The museum is a wonderful collection of artifacts spanning thousands of years of the city of Rome. One of the first public museums in the world, we are told. Before I went there, I knew almost nothing about the collections and so I was constantly amazed when each right turn or left turn took me back through another few hundred years of history. Even back into pre-history. After carefully examining room after room of sculptures and bronzes, a sudden turn took me before the foundations of the temple of Zeus, one of the very first structures constructed in Rome. Here were the foundation stones. Another turn, and there was a vast atrium with an ancient bronze statue of Marcus Aureilius on horseback. In the Renaissance, Leonardo da Vinci had placed this statue at the centre of the square on Palatine hill, on a plinth he had designed himself. Now the plinth holds a copy, and the original is here, in this beautiful glass atrium.
A tunnel, descending deep into the hill, connects the old museum building to the new one, and the dimly lit walls are lined with Roman funerary inscription for slaves, freemen and senators. But before ascending to recent centuries, a left turn leads to another ancient temple, more foundation stones and statues.
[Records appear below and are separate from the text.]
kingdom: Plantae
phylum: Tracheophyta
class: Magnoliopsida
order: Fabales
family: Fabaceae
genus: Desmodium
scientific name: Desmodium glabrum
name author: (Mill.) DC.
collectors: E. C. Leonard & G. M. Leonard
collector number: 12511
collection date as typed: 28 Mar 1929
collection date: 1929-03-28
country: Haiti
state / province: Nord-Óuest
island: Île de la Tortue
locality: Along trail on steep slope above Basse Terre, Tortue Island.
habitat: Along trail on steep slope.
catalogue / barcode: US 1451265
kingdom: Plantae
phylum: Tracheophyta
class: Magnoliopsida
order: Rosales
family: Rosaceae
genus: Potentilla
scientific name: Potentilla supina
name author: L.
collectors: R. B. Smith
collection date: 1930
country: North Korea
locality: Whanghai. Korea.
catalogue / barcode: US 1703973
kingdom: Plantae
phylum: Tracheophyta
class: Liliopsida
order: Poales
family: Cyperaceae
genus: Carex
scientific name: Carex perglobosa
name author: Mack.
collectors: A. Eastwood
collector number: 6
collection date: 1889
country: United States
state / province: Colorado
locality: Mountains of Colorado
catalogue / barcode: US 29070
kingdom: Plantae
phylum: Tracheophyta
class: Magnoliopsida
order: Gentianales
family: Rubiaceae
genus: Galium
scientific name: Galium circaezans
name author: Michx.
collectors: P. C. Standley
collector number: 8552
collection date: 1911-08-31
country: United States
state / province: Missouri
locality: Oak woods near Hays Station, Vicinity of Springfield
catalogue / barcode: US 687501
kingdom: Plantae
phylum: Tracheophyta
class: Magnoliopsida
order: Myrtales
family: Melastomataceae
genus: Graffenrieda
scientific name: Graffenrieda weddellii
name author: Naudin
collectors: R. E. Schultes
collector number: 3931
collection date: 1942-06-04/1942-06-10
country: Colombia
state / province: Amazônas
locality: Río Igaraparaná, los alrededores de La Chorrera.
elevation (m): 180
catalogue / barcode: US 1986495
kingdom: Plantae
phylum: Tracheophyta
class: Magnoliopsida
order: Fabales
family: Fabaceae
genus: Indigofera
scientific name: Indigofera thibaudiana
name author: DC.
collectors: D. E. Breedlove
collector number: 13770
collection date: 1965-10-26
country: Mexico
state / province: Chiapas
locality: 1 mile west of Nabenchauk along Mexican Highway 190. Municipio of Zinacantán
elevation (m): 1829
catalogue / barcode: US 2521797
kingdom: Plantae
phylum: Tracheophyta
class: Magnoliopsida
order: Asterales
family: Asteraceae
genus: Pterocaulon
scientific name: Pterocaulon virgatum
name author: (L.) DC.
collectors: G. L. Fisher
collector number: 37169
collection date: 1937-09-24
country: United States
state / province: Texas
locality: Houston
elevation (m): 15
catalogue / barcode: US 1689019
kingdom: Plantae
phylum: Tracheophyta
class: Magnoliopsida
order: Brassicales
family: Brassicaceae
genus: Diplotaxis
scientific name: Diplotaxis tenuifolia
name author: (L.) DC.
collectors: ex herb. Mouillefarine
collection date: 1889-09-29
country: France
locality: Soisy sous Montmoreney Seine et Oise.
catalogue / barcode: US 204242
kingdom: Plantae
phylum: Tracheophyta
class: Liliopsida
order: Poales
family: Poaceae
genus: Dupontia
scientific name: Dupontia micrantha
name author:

Another turn, follow the corridor here, and we leave the museum behind, we are in the Tabularium, which once housed the archives of the Roman state. A long hall with tall windows looks out across the ruins of the Roman city, the Foro Romano. Another level of history.
Climbing back up the tunnel and ancient Rome fades away, and we are back in the Renaissance. There are many wonders to be seen here. One small room is completely filled with busts of famous philosophers, many of which are Roman copies of Greek sculptures. Serried ranks of great thinkers. Nearby, in a small alcove, there is a beautiful statue of a woman. What most struck me about this was the incidental detail that the statue had been found buried near one of the walls of the city. The owners had presumably hidden it there for safe keeping during one of the many invasions which had swept over Rome. They never returned to collect it.